Former Botswana Agricultural Marketing Board (BAMB) chief executive officer (CEO), Leonard Morakaladi has dismissed a whistle-blower report that was filed with BAMB board and later copied to the Office of the President (OP) as a smear campaign meant to tarnish his name.
Morakaladi, who was fired under dubious circumstances, said he was aware of the report and at its first appearance two years ago, there was supposed to be an investigation into the allegations. “While I was happy to have these allegations investigated in order to clear my name together with my Executive Committee (EXCOM), I had an issue with the person leading the investigations as she was highly conflicted,” Morakaladi said, but declined to name the individual. “The person was a board member and not only did she want the investigations done, she also had her own private investigators that she appointed with a price tag of P250, 000,” he could only say.
Morakaladi noted that, “the board member was not interested in using a state agency which would do the job at no fee”. It is alleged that the P250, 000 was to be paid by BAMB and the board member wanted a company of her choice, which never tendered to do the private investigation. Morakaladi questioned why not use the Directorate on Corruption and Economic Crime (DCEC) or the Directorate of Intelligence and Security (DIS).

__EXERCISES TO COMPLETE__.
1 – Answer these questions using the article on the BAMB whistle-blower report:
(a) Where was the whistle-blower report filed, and to which office was it later copied?
(b) What price tag did the board member's private investigators carry?
(c) Which two state agencies did Morakaladi ask about using instead?
2 – Reproduce the BAMB article word for word, covering everything from "Morakaladi, who was" down to "could only say.".
3 – Write the next part of the article about Morakaladi and the BAMB whistle-blower report, picking up after its final sentence.

__Transcribed page contents__.

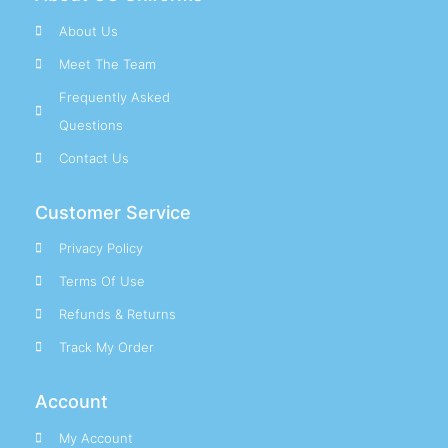
About Us
Meet The Team
Frequently Asked
Questions
Contact Us
Customer Service
Privacy Policy
Terms Of Use
Refunds & Returns
Track My Order
Account
My Account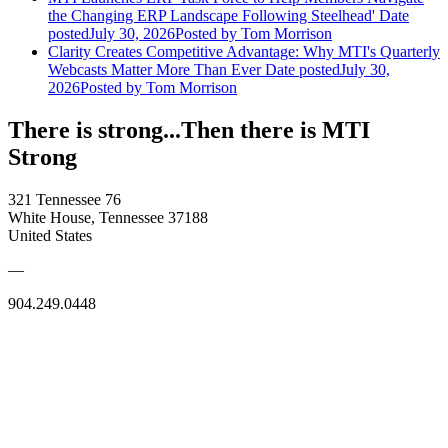
the Changing ERP Landscape Following Steelhead'
Date
posted
July 30, 2026
Posted
by Tom Morrison
Clarity Creates Competitive Advantage: Why MTI's Quarterly
Webcasts Matter More Than Ever
Date posted
July 30,
2026
Posted
by Tom Morrison
There is strong...Then there is MTI
Strong
321 Tennessee 76
White House, Tennessee 37188
United States
—
904.249.0448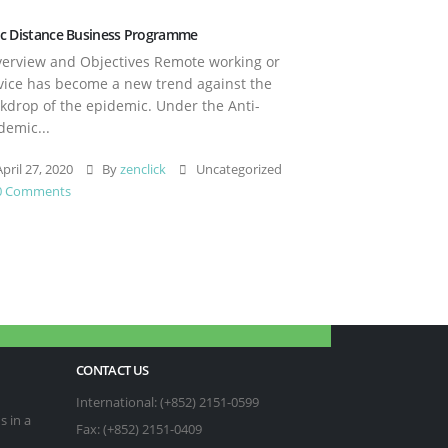
c Distance Business Programme
rview and Objectives Remote working or
vice has become a new trend against the
kdrop of the epidemic. Under the Anti-
demic...
pril 27, 2020
By
zenclick
Uncategorized
0 Comments
CONTACT US
International: (+852) 2151-0599
s in a
Fax: (+852) 2151-0409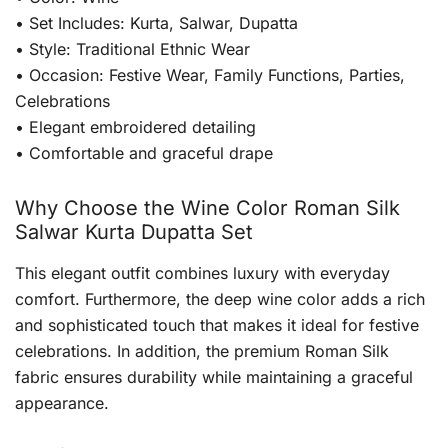
• Set Includes: Kurta, Salwar, Dupatta
• Style: Traditional Ethnic Wear
• Occasion: Festive Wear, Family Functions, Parties,
Celebrations
• Elegant embroidered detailing
• Comfortable and graceful drape
Why Choose the Wine Color Roman Silk
Salwar Kurta Dupatta Set
This elegant outfit combines luxury with everyday
comfort. Furthermore, the deep wine color adds a rich
and sophisticated touch that makes it ideal for festive
celebrations. In addition, the premium Roman Silk
fabric ensures durability while maintaining a graceful
appearance.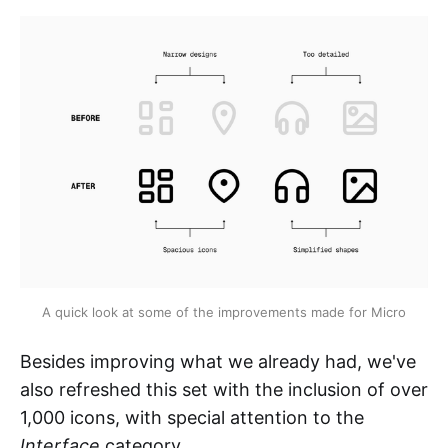
A quick look at some of the improvements made for Micro
Besides improving what we already had, we've
also refreshed this set with the inclusion of over
1,000 icons, with special attention to the
Interface
category.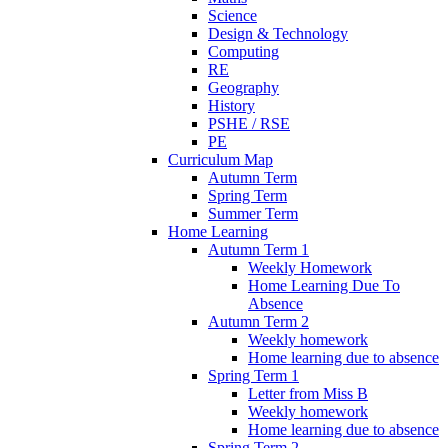
Science
Design & Technology
Computing
RE
Geography
History
PSHE / RSE
PE
Curriculum Map
Autumn Term
Spring Term
Summer Term
Home Learning
Autumn Term 1
Weekly Homework
Home Learning Due To
Absence
Autumn Term 2
Weekly homework
Home learning due to absence
Spring Term 1
Letter from Miss B
Weekly homework
Home learning due to absence
Spring Term 2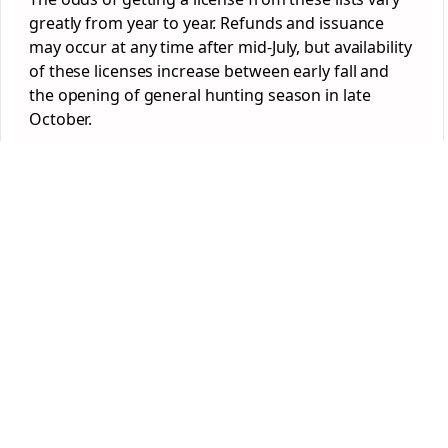
greatly from year to year. Refunds and issuance
may occur at any time after mid-July, but availability
of these licenses increase between early fall and
the opening of general hunting season in late
October.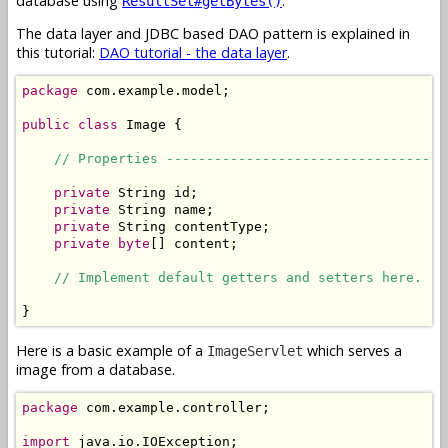
database using
.
ResultSet#getBytes()
The data layer and JDBC based DAO pattern is explained in
this tutorial:
DAO tutorial - the data layer
.
package
 com.example.model;

public
class
 Image {

// Properties -----------------------------------
private
 String id;

private
 String name;

private
 String contentType;

private
byte
[] content;

// Implement default getters and setters here.
}
Here is a basic example of a
which serves a
ImageServlet
image from a database.
package
 com.example.controller;

import
 java.io.IOException;
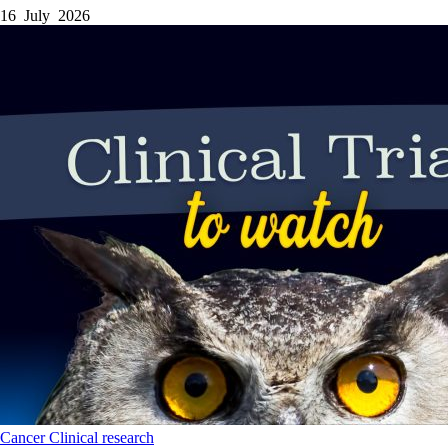
16 July 2026
Cancer
Clinical research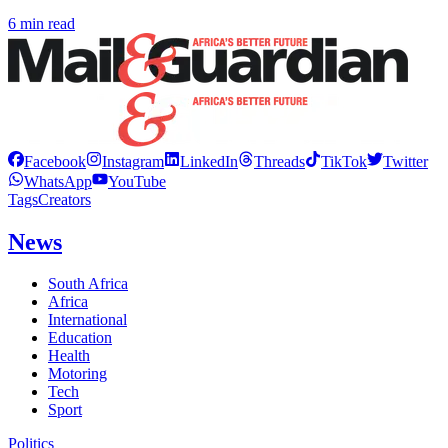
6 min read
Facebook
Instagram
LinkedIn
Threads
TikTok
Twitter
WhatsApp
YouTube
Tags
Creators
News
South Africa
Africa
International
Education
Health
Motoring
Tech
Sport
Politics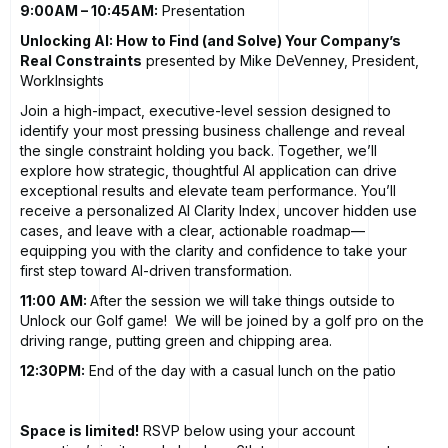
9:00AM – 10:45AM:
Presentation
Unlocking AI: How to Find (and Solve) Your Company’s
Real Constraints
presented by Mike DeVenney, President,
WorkInsights
Join a high-impact, executive-level session designed to
identify your most pressing business challenge and reveal
the single constraint holding you back. Together, we’ll
explore how strategic, thoughtful AI application can drive
exceptional results and elevate team performance. You’ll
receive a personalized AI Clarity Index, uncover hidden use
cases, and leave with a clear, actionable roadmap—
equipping you with the clarity and confidence to take your
first step toward AI-driven transformation.
11:00 AM:
After the session we will take things outside to
Unlock our Golf game! We will be joined by a golf pro on the
driving range, putting green and chipping area.
12:30PM:
End of the day with a casual lunch on the patio
Space is limited!
RSVP below using your account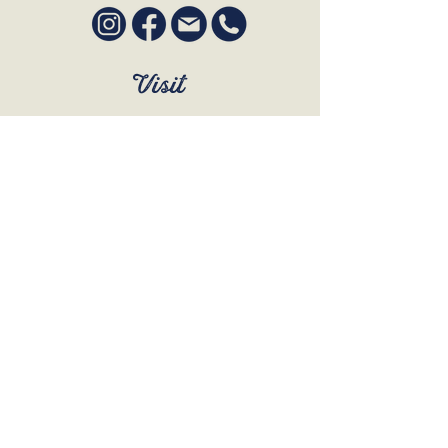
Visit
SUN to WED 12pm - 9pm
THURS 12pm - 10:30pm
FRI to SAT 12pm - Late
BOOK A TABLE
Join Our Mailing List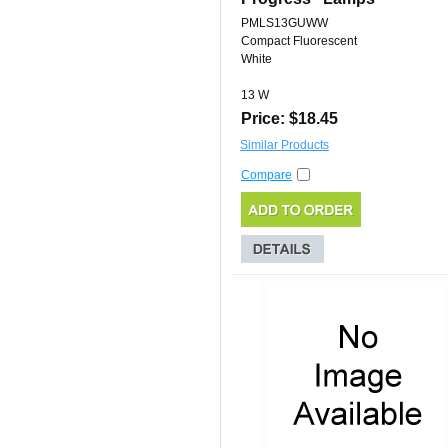
PMLS13GUWW
Compact Fluorescent
White
13 W
Price: $18.45
Similar Products
Compare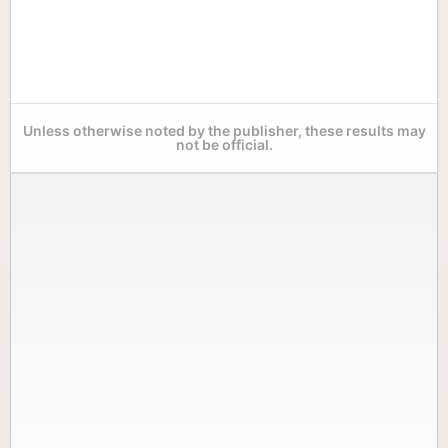
Unless otherwise noted by the publisher, these results may
not be official.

__ANSWERS BELOW__.
1 –
(a) It was filed with the BAMB board and later copied to the Office of the President (OP).
(b) P250, 000.
(c) The Directorate on Corruption and Economic Crime (DCEC) and the Directorate of Intelligence and Security (DIS).

2 –
Morakaladi, who was fired under dubious circumstances, said he was aware of the report and at its first appearance two years ago, there was supposed to be an investigation into the allegations. “While I was happy to have these allegations investigated in order to clear my name together with my Executive Committee (EXCOM), I had an issue with the person leading the investigations as she was highly conflicted,” Morakaladi said, but declined to name the individual. “The person was a board member and not only did she want the investigations done, she also had her own private investigators that she appointed with a price tag of P250, 000,” he could only say.

3 –
Apparently the board member (name known to this publication) was not happy with using the DCEC nor DIS as she wanted to cash from the said company under dubious circumstances. The former CEO submitted that the whistle-blower’s report and subsequent style of investigation that the member preferred seemed to have had a pre-determined outcome which was to tarnish his name and remove him from office. “My letter of objection only managed to delay the desired outcome by a few months, as the issue resurfaced earlier this year which resulted in the board reneging on its 2019 resolution where it varied my contract from three to five years to align it with the new BAMB strategy,” he said. Morakaladi was given 48 hours to clear office and hand over instead of the usual three-month notice period. “This, it seems was meant to deny me an opportunity for certain benefits that were due to me under the normal notice period.”
He added: “Apart from removing me from office, one other thing that the report was meant to achieve was to present me as a corrupt and unethical CEO, so by resurfacing this report I can only assume that the same detractors are hoping to put what they believe is the last nail in the coffin.” Commenting on claims that procurement procedures were not followed under his leadership such as buying of feed, manufacturing, trucks, pool cars and a Toyota Fortuner amongst others, he explained that procurement of each of the items was ratified by the board. This is as they aligned with the Board‘s objectives such as cost cutting and turning the business around from loss making to profitability.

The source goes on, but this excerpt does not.